FOR WHOM THE BELL TOLLS by Ernest Hemingway

“I was an arroyero for many years,” Pablo said. “We trucked freight across the mountains with the big carts before the camions came into use. In that business we learned the weather.”

“And how did you get into the movement?”

“I was always of the left,” Pablo said. “We had many contacts with the people of Asturias where they are much developed politically. I have always been for the Republic.”

“But what were you doing before the movement?”

“I worked then for a horse contractor of Zaragoza. He furnished horses for the bull rings as well as remounts for the army. It was then that I met Pilar who was, as she told you, with the matador Finito de Palencia.”

He said this with considerable pride.

“He wasn’t much of a matador,” one of the brothers at the table said looking at Pilar’s back where she stood in front of the stove.

“No?” Pilar said, turning around and looking at the man. “He wasn’t much of a matador?”

Standing there now in the cave by the cooking fire she could see him, short and brown and sober-faced, with the sad eyes, the cheeks sunken and the black hair curled wet on his forehead where the tightfitting matador’s hat had made a red line that no one else noticed. She saw him stand, now, facing the five-year-old bull, facing the horns that had lifted the horses high, the great neck thrusting the horse up, up, as that rider poked into that neck with the spiked pole, thrusting up and up until the horse went over with a crash and the rider fell against the wooden fence and, with the bull’s legs thrusting him forward, the big neck swung the horns that searched the horse for the life that was in him. She saw him, Finito, the not-so-good matador, now standing in front of the bull and turning sideways toward him. She saw him now clearly as he furled the heavy flannel cloth around the stick; the flannel hanging blood-heavy from the passes where it had swept over the bull’s head and shoulders and the wet streaming shine of his withers and on down and over his back as the bull raised into the air and the banderillas clattered. She saw Finito stand five paces from the bull’s head, profiled, the bull standing still and heavy, and draw the sword slowly up until it was level with his shoulder and then sight along the dipping blade at a point he could not yet see because the bull’s head was higher than his eyes. He would bring that head down with the sweep his left arm would make with the wet, heavy cloth; but now he rocked back a little on his heels and sighted along the blade, profiled in front of the splintered horn; the bull’s chest heaving and his eyes watching the cloth.

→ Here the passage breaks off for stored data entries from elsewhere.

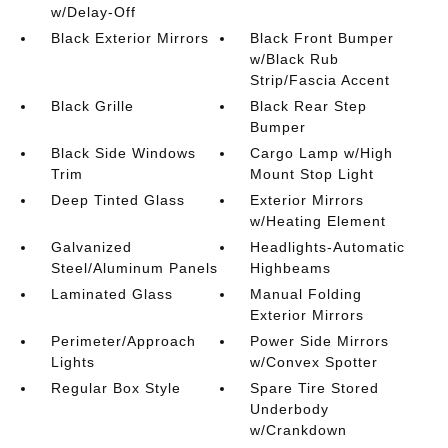
w/Delay-Off
Black Exterior Mirrors
Black Front Bumper
w/Black Rub
Strip/Fascia Accent
Black Grille
Black Rear Step
Bumper
Black Side Windows
Cargo Lamp w/High
Trim
Mount Stop Light
Deep Tinted Glass
Exterior Mirrors
w/Heating Element
Galvanized
Headlights-Automatic
Steel/Aluminum Panels
Highbeams
Laminated Glass
Manual Folding
Exterior Mirrors
Perimeter/Approach
Power Side Mirrors
Lights
w/Convex Spotter
Regular Box Style
Spare Tire Stored
Underbody
w/Crankdown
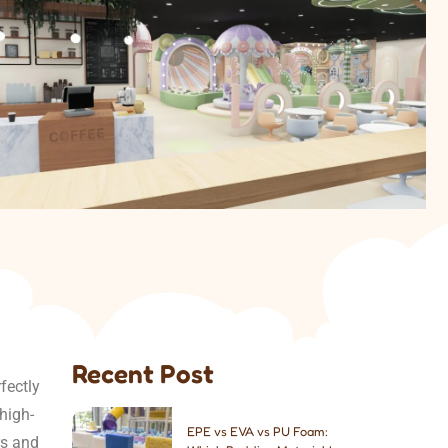
Recent Post
fectly
high-
EPE vs EVA vs PU Foam:
rs and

She saw him very clearly now and she heard his thin, clear voice as he turned his head and looked toward the people in the first row of the ring above the red fence and said, “Let’s see if we can kill him like this!”

She could hear the voice and then see the first bend of the knee as he started forward and watch his voyage in onto the horn that lowered now magically as the bull’s muzzle followed the low swept cloth, the thin, brown wrist controlled, sweeping the horns down and past, as the sword entered the dusty height of the withers.

She saw its brightness going in slowly and steadily as though the bull’s rush plucked it into himself and out from the man’s hand and she watched it move in until the brown knuckles rested against the taut hide and the short, brown man whose eyes had never left the entry place of the sword now swung his sucked-in belly clear of the horn and rocked clear from the animal, to stand holding the cloth on the stick in his left hand, raising his right hand to watch the bull die.

She saw him standing, his eyes watching the bull trying to hold the ground, watching the bull sway like a tree before it falls, watching the bull fight to hold his feet to the earth, the short man’s hand raised in a formal gesture of triumph. She saw him standing there in the sweated, hollow relief of it being over, feeling the relief that the bull was dying, feeling the relief that there had been no shock, no blow of the horn as he came clear from it and then, as he stood, the bull could hold to the earth no longer and crashed over, rolling dead with all four feet in the air, and she could see the short, brown man walking tired and unsmiling to the fence.